Johnson Bowles has exhibited in more than 80 solo and group exhibitions nationally. Feature articles, essays, and reviews of her work have appeared in 40 publications around the country including SPOT (Houston Center for Photography), Sculpture, Fiberarts, and the Houston Post. She is the recipient of a National Endowment for the Arts Individual Fellowship and a Houston Center for Photography Fellowship. Recently, she served as an artist in residence at the Visual Studies Workshop in Rochester, NY. She received her MFA in photography and painting from Ohio University and BFA in painting from Boston University.

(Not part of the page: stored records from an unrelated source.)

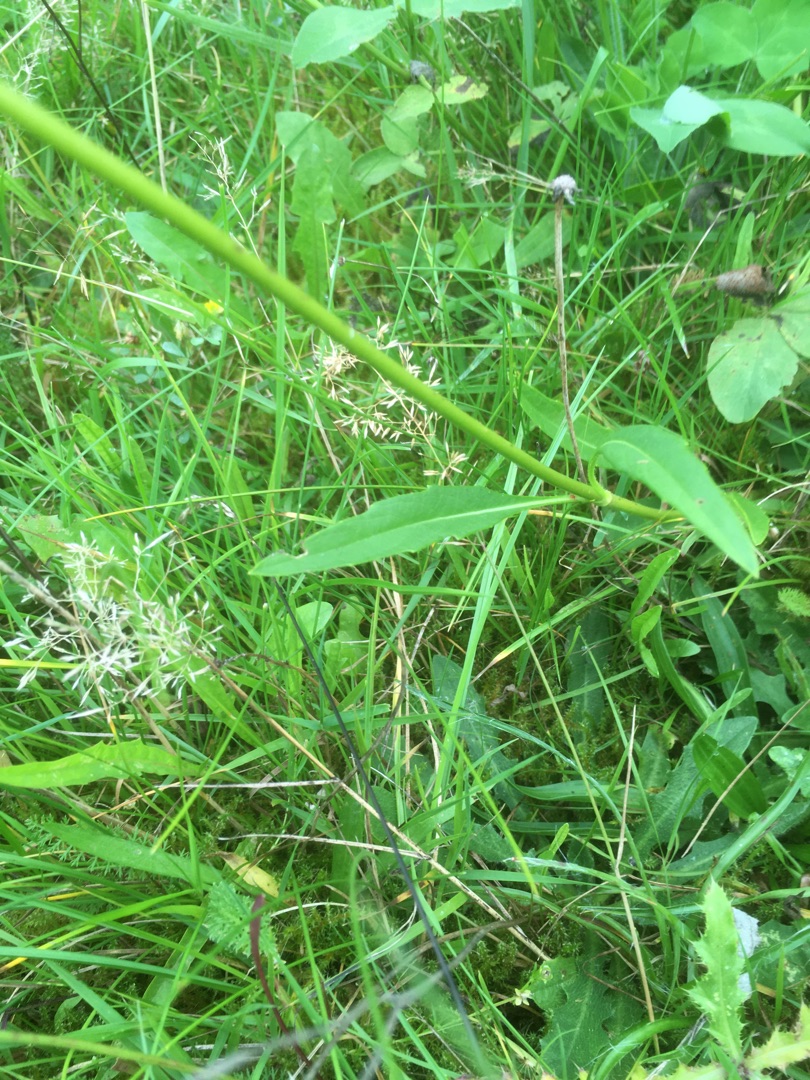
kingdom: Plantae
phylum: Tracheophyta
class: Magnoliopsida
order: Dipsacales
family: Caprifoliaceae
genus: Succisa
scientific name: Succisa pratensis
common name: Djævelsbid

ARTIST STATEMENT: While this body of work is not about a particular religious belief or cannon, the series title takes its name from the St. Veronica legend. It is said Veronica wiped Christ’s face with her veil on his journey carrying the cross. The image of his face miraculously left an impression on the cloth. The series Veronica’s Cloths explores the residual nature of physical and emotional trauma in a contemporary context of women’s experience. The works represent flashes in the mind’s eye and suggest an untold drama of violation, loss, grief, pain, and shame. Each work is a collage using vintage handkerchiefs, photographs, and other materials in a manner that is purposefully “grandmotherly” and “nanacore.” Inspiration includes Mexican retablos, religious shrines, Baroque art, 17th Century Dutch still life paintings, Voudou, and African power figures (nkisi) of Kongo tradition. The blurry color-saturated images of flowers symbolize what cannot be understood because the experience is too close. It expresses a sense of yearning to see what is beautiful but unattainable or no longer exists. It references the experience of closing one’s eyes and only seeing shapes and colors but nothing is concrete and three-dimensional. These are images focused on searching and “looking” for truth and healing amidst profound difficulty and dealing with what is “out of sight.” The images of hands are photographs of details from paintings displayed in museums. These details taken out of context suggest clues to a more complex narrative drama and beg the question, “what happened?” Each image conveys the fallibility of memory and the incompleteness or impossibility of total recall. The gestures represented convey the continuum of responses to trauma and their complexities such as prayer, anger, depression, fear, guilt, or shame.